The events that had followed his arrest had been nearly as exciting as those preceding it. He had been dragged bodily away from the viewport where he had seen the ...
thing
, and towed to a nearby airlock.

They had delivered him to a suiting cubicle where he had stripped off his suit under the watchful gaze of several hard-eyed guards. Then he had been towed once more to a bare cubicle where he had to wait for more than an hour before they noticed him again. When someone had finally checked on him, it turned out to be a red-faced functionary who screamed in his face for ten minutes before ordering him taken to a holding cell.

Mark had lain awake for hours after strapping himself into a sleeping net, unable to turn his racing mind off. Dozens of times his brain insisted on reliving the long flight in from
Gossamer Gnat
, the near miss of the reflector, the chase across PoleStar’s darkened hull, and always, the yellow eyes that had stared intelligently into his own as he had crouched over that well of light. Suddenly his irritation at the survey for not telling him about his sister seemed petty. Something much bigger was going on.

He had eventually drifted off to sleep and slept more than six hours, waking in late morning, according to the wall chronometer. The lack of a day/night cycle in space was complicated by the fact that all orbital installations operate on Greenwich Mean Time, while Mark’s body rhythms were still halfway between California and Europe -- and in the wrong direction!

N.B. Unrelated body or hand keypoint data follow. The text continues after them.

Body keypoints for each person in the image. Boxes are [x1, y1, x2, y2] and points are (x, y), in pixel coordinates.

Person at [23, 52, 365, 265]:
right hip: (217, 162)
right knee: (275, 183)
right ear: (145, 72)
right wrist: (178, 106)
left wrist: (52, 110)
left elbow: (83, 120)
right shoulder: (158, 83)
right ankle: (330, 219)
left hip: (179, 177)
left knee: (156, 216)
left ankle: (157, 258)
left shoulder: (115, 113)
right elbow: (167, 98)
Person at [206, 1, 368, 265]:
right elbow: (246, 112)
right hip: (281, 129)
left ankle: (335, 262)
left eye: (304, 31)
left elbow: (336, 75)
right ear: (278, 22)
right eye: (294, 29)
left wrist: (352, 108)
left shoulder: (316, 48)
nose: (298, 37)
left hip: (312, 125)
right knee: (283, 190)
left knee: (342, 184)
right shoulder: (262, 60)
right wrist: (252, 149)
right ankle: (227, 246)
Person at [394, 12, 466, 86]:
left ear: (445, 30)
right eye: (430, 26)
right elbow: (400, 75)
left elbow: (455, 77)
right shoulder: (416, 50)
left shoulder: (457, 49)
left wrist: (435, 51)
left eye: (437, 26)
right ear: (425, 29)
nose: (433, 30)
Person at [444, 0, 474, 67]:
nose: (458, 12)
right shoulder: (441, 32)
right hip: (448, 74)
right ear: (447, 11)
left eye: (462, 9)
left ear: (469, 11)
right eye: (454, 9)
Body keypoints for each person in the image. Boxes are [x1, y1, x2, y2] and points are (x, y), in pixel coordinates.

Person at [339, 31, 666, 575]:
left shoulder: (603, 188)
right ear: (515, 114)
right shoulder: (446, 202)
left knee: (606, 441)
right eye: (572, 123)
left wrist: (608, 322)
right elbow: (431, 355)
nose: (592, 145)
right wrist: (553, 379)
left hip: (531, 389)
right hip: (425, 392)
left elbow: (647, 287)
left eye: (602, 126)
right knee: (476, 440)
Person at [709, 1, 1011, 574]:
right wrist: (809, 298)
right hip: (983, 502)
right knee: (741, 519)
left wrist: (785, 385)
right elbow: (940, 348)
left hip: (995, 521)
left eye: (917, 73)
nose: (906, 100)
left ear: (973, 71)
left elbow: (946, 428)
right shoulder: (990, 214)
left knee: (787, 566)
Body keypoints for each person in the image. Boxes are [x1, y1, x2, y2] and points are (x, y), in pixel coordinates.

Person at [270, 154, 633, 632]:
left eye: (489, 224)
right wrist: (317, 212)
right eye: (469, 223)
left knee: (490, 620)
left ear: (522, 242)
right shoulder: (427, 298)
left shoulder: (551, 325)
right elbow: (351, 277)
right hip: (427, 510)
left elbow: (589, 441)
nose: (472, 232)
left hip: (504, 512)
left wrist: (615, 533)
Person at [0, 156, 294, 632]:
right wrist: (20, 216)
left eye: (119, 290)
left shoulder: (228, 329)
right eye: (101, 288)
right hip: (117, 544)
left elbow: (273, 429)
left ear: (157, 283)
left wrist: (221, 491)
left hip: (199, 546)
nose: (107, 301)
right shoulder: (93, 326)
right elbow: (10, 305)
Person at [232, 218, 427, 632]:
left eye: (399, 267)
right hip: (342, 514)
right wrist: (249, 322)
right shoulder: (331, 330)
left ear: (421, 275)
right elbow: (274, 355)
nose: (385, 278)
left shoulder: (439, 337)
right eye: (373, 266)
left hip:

His stomach was just beginning to growl when he heard scrabbling sounds outside the hatchway. A moment later, the hatch opened and a bald man floated in with a covered food packet tucked under one arm.

“Who are you?” Mark asked.

“Hancock Mueller, station manager. I brought your lunch.”

“I am honored that the manager of this station would deliver it to me.”

“Everyone else is busy. Besides, I wanted to see the man who created all the commotion last night. I must say, you have guts to do what you did. I’ve twenty years in vacsuits and I would not have pulled that stunt of yours.”

“It seemed a good idea at the time. After leaving the ship, I wasn’t too sure.”

The manager clipped the food packet to a small table with a sitting rack in front of it. He swam to where Mark perched and stuck his face directly into Mark’s. Suddenly, his manner was as cold as Pluto. “I have another reason for seeing you. If you had hit my mirror, I would have made it a point to gather up every tiny piece of you we could find and piss on the entire collection. Goddamn it, don’t you know what that mirror cost?”